WHAT THIS TASK INVOLVES
From the first line to the last, please reproduce the material exactly, skipping the pictures.

SOURCE DATA
☆ ☆ ☆ ☆ ☆

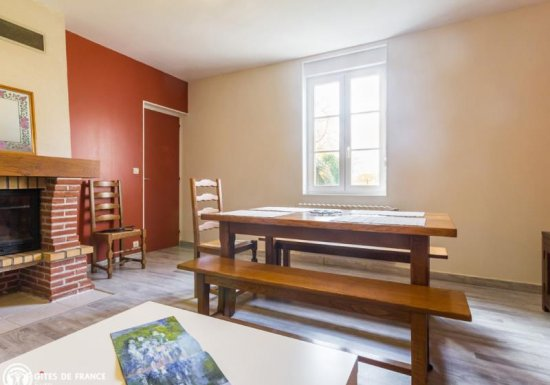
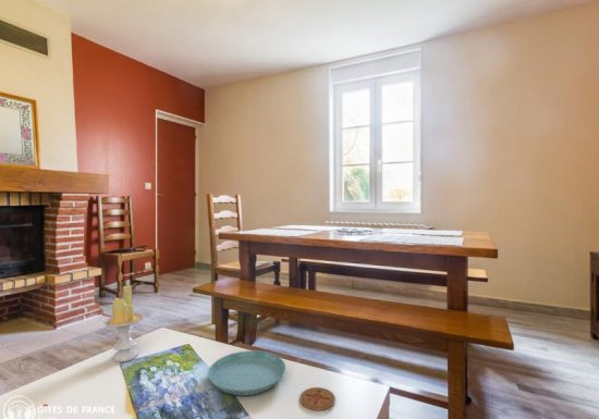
+ saucer [207,349,286,396]
+ coaster [300,386,337,411]
+ candle [102,284,146,363]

☆ ☆ ☆ ☆ ☆

TASK RESPONSE
+ saucer [207,349,286,396]
+ coaster [300,386,337,411]
+ candle [102,284,146,363]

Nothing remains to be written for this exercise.